> _ASSIGNMENT_: Using the string "from" as the key, pull each matching line out of the records below.

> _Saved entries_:
◇ ◇ ◇ ◇ ◇
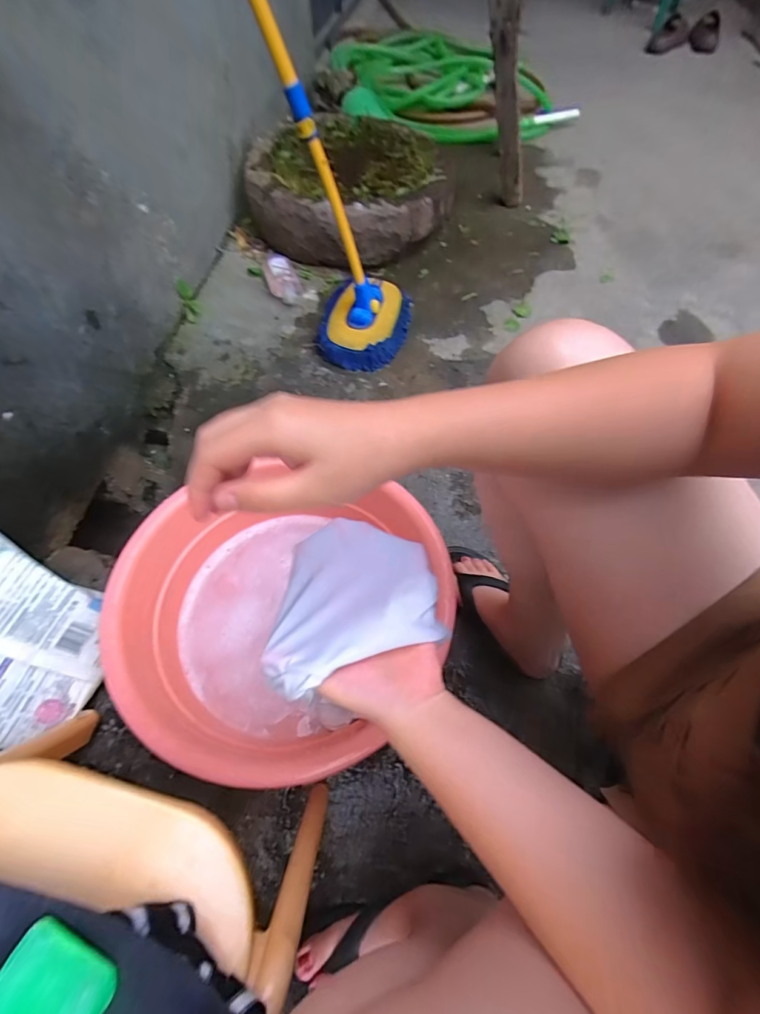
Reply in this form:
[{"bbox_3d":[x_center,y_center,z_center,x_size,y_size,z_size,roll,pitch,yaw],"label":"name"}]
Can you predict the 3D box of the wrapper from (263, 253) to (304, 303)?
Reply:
[{"bbox_3d":[-0.228,-0.531,1.033,0.070,0.053,0.135,-20,61,-14],"label":"wrapper"}]

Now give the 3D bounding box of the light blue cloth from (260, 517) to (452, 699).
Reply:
[{"bbox_3d":[-0.024,0.067,0.352,0.139,0.028,0.121,-14,60,-10],"label":"light blue cloth"}]

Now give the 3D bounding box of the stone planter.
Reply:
[{"bbox_3d":[-0.066,-0.794,1.126,0.461,0.166,0.446,1,58,-2],"label":"stone planter"}]

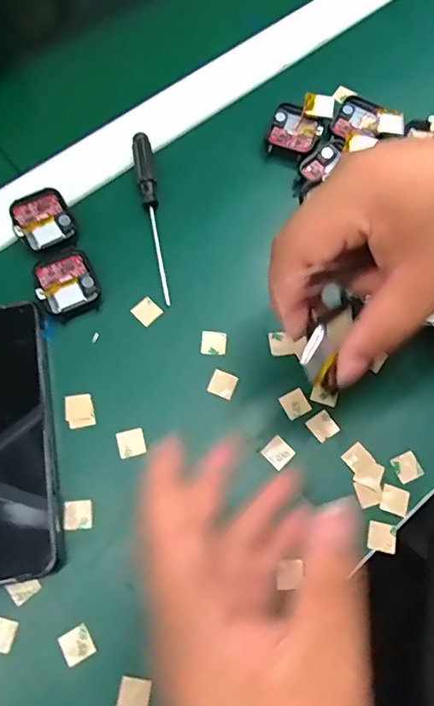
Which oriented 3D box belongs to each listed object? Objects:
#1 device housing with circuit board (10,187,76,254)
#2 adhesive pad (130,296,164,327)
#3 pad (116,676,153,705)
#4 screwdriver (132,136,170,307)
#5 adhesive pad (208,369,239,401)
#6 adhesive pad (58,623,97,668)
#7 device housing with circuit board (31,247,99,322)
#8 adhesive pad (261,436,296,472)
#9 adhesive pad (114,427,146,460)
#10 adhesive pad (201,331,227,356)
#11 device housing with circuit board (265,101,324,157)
[{"bbox_3d":[-0.118,-0.090,0.340,0.038,0.007,0.043,-27,73,-11],"label":"device housing with circuit board"},{"bbox_3d":[-0.046,-0.028,0.327,0.016,0.004,0.016,43,75,12],"label":"adhesive pad"},{"bbox_3d":[-0.042,0.173,0.253,0.016,0.004,0.016,5,68,11],"label":"pad"},{"bbox_3d":[-0.044,-0.096,0.345,0.013,0.010,0.129,-9,71,-5],"label":"screwdriver"},{"bbox_3d":[0.004,0.019,0.313,0.016,0.004,0.016,22,71,6],"label":"adhesive pad"},{"bbox_3d":[-0.073,0.153,0.263,0.015,0.004,0.015,-28,74,-11],"label":"adhesive pad"},{"bbox_3d":[-0.098,-0.045,0.325,0.037,0.006,0.047,-27,73,-11],"label":"device housing with circuit board"},{"bbox_3d":[0.037,0.059,0.299,0.016,0.004,0.016,41,74,12],"label":"adhesive pad"},{"bbox_3d":[-0.051,0.053,0.298,0.016,0.004,0.016,-14,71,-6],"label":"adhesive pad"},{"bbox_3d":[-0.002,-0.007,0.321,0.016,0.004,0.016,3,70,-1],"label":"adhesive pad"},{"bbox_3d":[0.057,-0.164,0.371,0.037,0.008,0.043,23,71,6],"label":"device housing with circuit board"}]

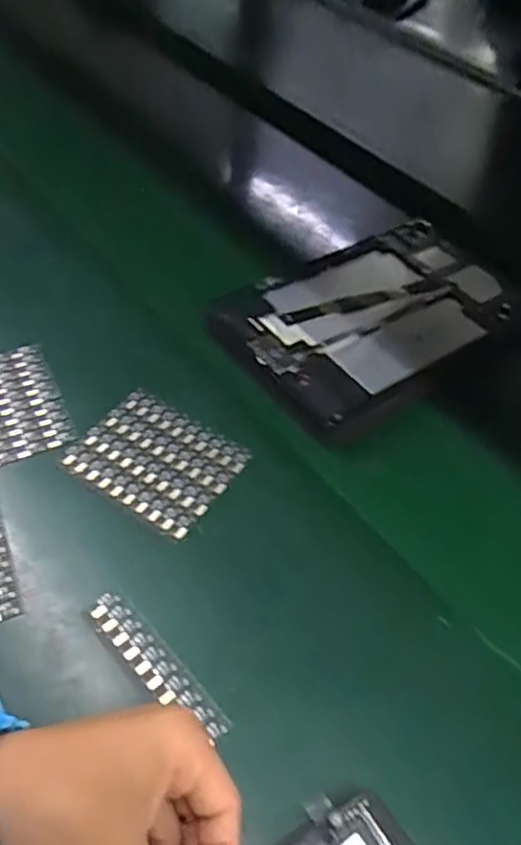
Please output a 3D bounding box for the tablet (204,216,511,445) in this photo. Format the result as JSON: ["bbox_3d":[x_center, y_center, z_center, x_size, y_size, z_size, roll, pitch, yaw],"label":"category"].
[{"bbox_3d":[0.097,-0.093,0.541,0.260,0.015,0.159,-29,56,-28],"label":"tablet"}]

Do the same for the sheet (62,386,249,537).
[{"bbox_3d":[-0.070,0.024,0.442,0.101,0.004,0.082,29,54,20],"label":"sheet"}]

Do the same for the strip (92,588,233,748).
[{"bbox_3d":[-0.056,0.128,0.347,0.021,0.004,0.100,-35,59,-28],"label":"strip"}]

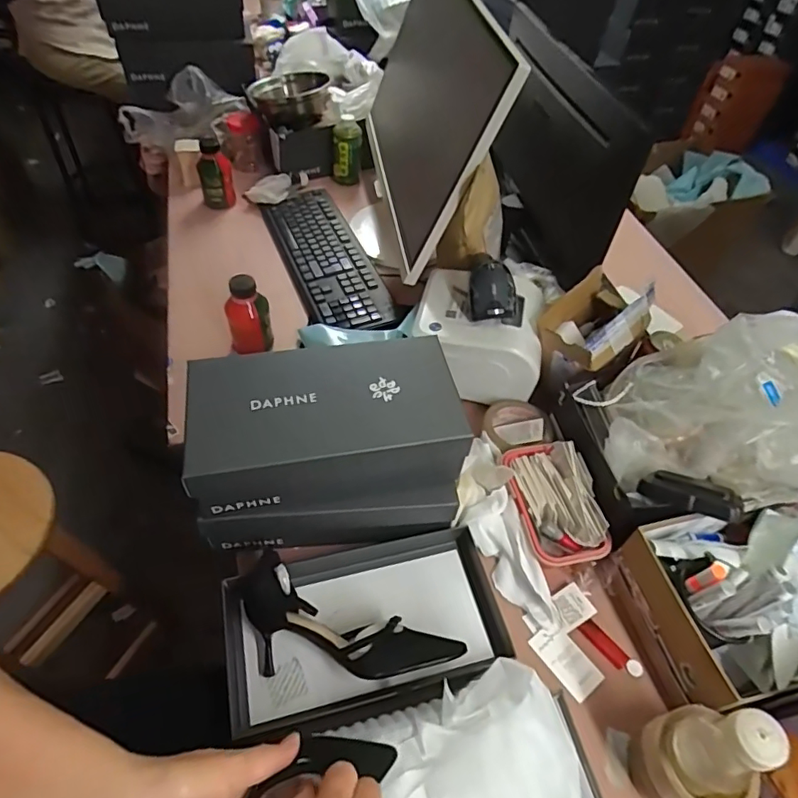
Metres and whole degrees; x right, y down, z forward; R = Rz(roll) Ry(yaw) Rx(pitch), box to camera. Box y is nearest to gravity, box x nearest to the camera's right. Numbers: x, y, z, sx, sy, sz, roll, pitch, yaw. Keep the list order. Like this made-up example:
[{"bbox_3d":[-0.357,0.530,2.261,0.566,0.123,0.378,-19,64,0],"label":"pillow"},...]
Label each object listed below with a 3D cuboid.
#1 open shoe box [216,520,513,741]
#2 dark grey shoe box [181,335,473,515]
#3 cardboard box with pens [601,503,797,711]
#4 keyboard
[{"bbox_3d":[-0.032,0.256,0.593,0.311,0.100,0.175,-13,53,-14],"label":"open shoe box"},{"bbox_3d":[-0.085,0.028,0.619,0.294,0.104,0.156,-8,52,-10],"label":"dark grey shoe box"},{"bbox_3d":[0.429,0.212,0.604,0.312,0.144,0.178,-9,52,-11],"label":"cardboard box with pens"},{"bbox_3d":[-0.143,-0.275,1.018,0.145,0.022,0.411,-17,54,-17],"label":"keyboard"}]

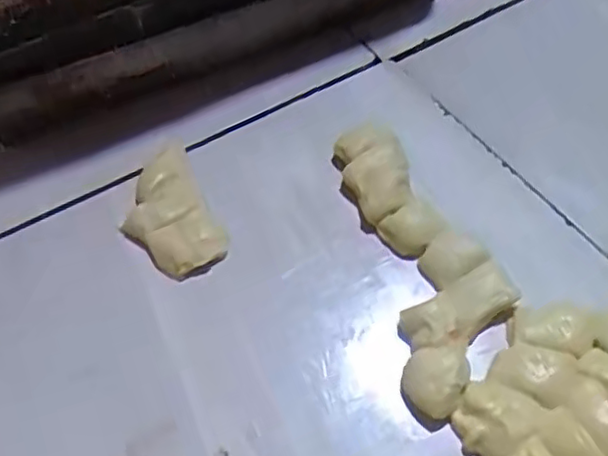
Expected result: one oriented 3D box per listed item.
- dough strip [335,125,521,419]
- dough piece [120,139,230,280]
[{"bbox_3d":[0.088,0.015,0.458,0.082,0.020,0.225,-12,56,-4],"label":"dough strip"},{"bbox_3d":[-0.106,-0.017,0.488,0.063,0.019,0.119,-23,57,-11],"label":"dough piece"}]

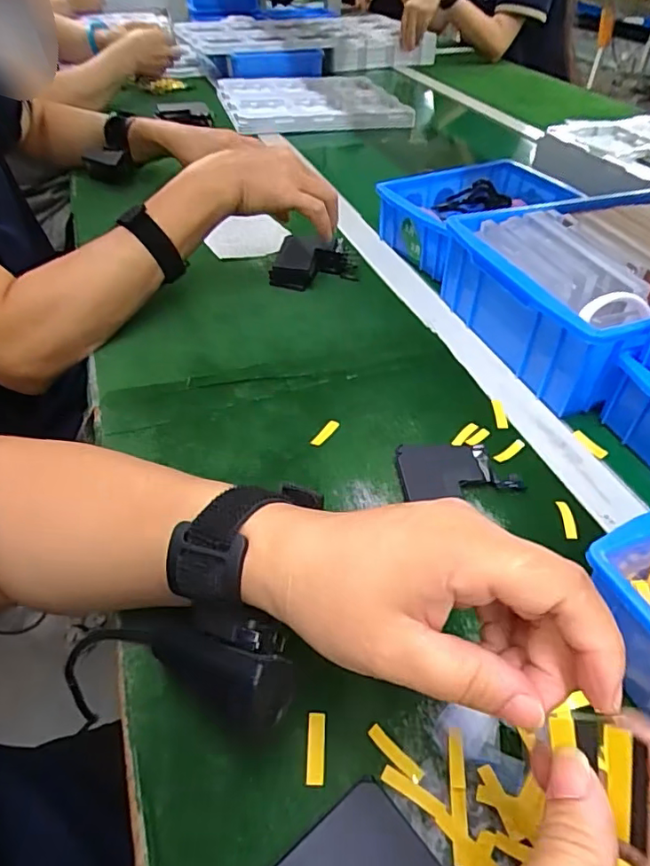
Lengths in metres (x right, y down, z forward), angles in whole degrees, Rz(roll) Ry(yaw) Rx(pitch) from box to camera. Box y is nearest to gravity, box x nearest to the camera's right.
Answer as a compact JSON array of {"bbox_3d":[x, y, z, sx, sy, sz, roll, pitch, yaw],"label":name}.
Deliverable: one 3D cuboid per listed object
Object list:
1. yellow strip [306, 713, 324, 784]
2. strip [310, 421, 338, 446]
[{"bbox_3d":[-0.004,0.145,0.247,0.008,0.004,0.030,2,45,0],"label":"yellow strip"},{"bbox_3d":[0.000,0.000,0.397,0.007,0.004,0.030,24,49,21],"label":"strip"}]

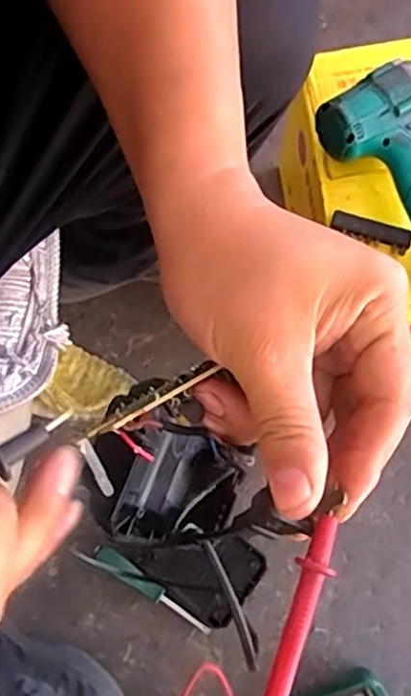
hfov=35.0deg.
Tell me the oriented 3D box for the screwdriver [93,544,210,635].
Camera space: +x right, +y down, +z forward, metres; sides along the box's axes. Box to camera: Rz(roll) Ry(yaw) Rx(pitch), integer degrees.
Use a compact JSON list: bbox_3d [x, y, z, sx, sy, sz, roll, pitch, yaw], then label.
[{"bbox_3d":[-0.060,0.266,0.717,0.149,0.022,0.023,33,78,10],"label":"screwdriver"}]

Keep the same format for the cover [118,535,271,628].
[{"bbox_3d":[-0.014,0.234,0.724,0.141,0.025,0.094,33,78,10],"label":"cover"}]

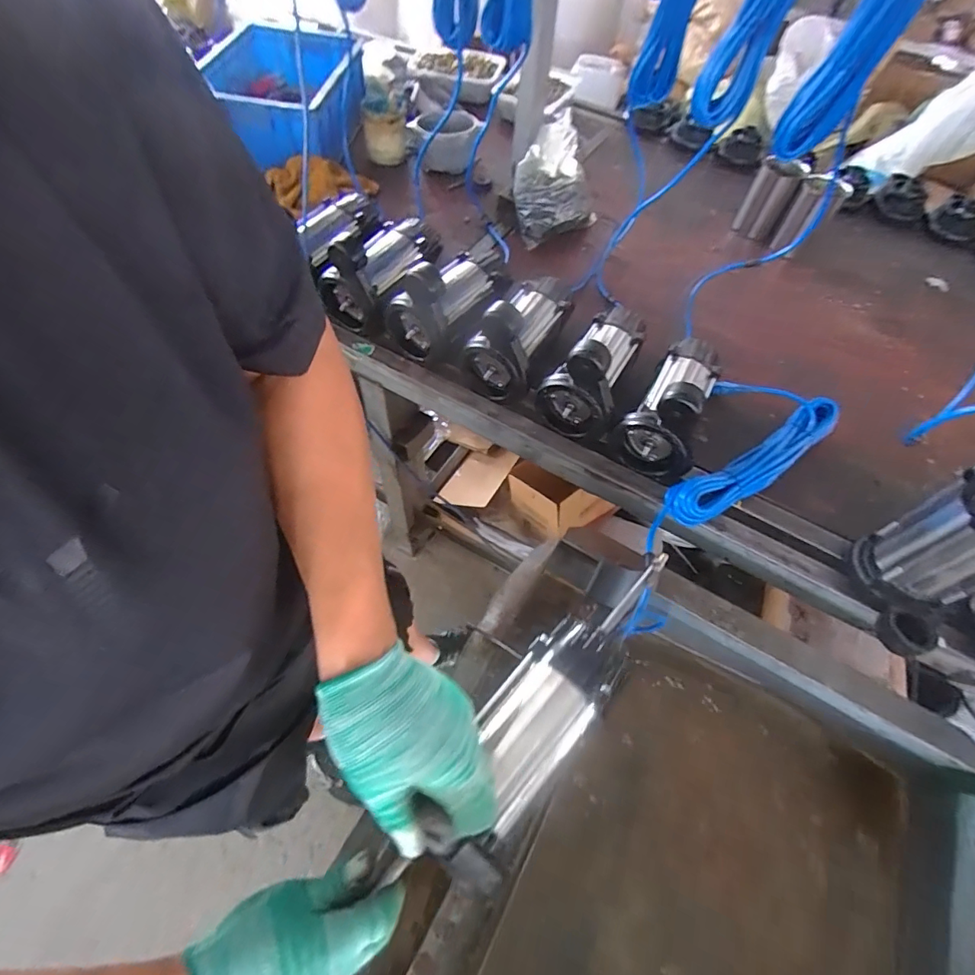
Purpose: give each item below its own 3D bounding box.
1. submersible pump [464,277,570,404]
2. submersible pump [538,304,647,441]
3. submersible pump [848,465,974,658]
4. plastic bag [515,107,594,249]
[{"bbox_3d":[0.058,-0.262,0.788,0.104,0.160,0.210,29,61,13],"label":"submersible pump"},{"bbox_3d":[0.180,-0.207,0.758,0.114,0.161,0.225,28,61,12],"label":"submersible pump"},{"bbox_3d":[0.541,0.084,0.557,0.145,0.235,0.119,-34,67,-22],"label":"submersible pump"},{"bbox_3d":[0.143,-0.617,0.978,0.171,0.165,0.146,15,59,5],"label":"plastic bag"}]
◇ ◇ ◇ ◇ ◇
> _YOUR SOLUTION_:
Can you predict the 3D box of the wrapper from (263, 253) to (304, 303)?
Now give the 3D bounding box of the light blue cloth from (260, 517) to (452, 699).
Lengths in metres (x right, y down, z forward), angles in whole degrees, Rz(roll) Ry(yaw) Rx(pitch) from box to camera. Box y is nearest to gravity, box x nearest to the camera's right.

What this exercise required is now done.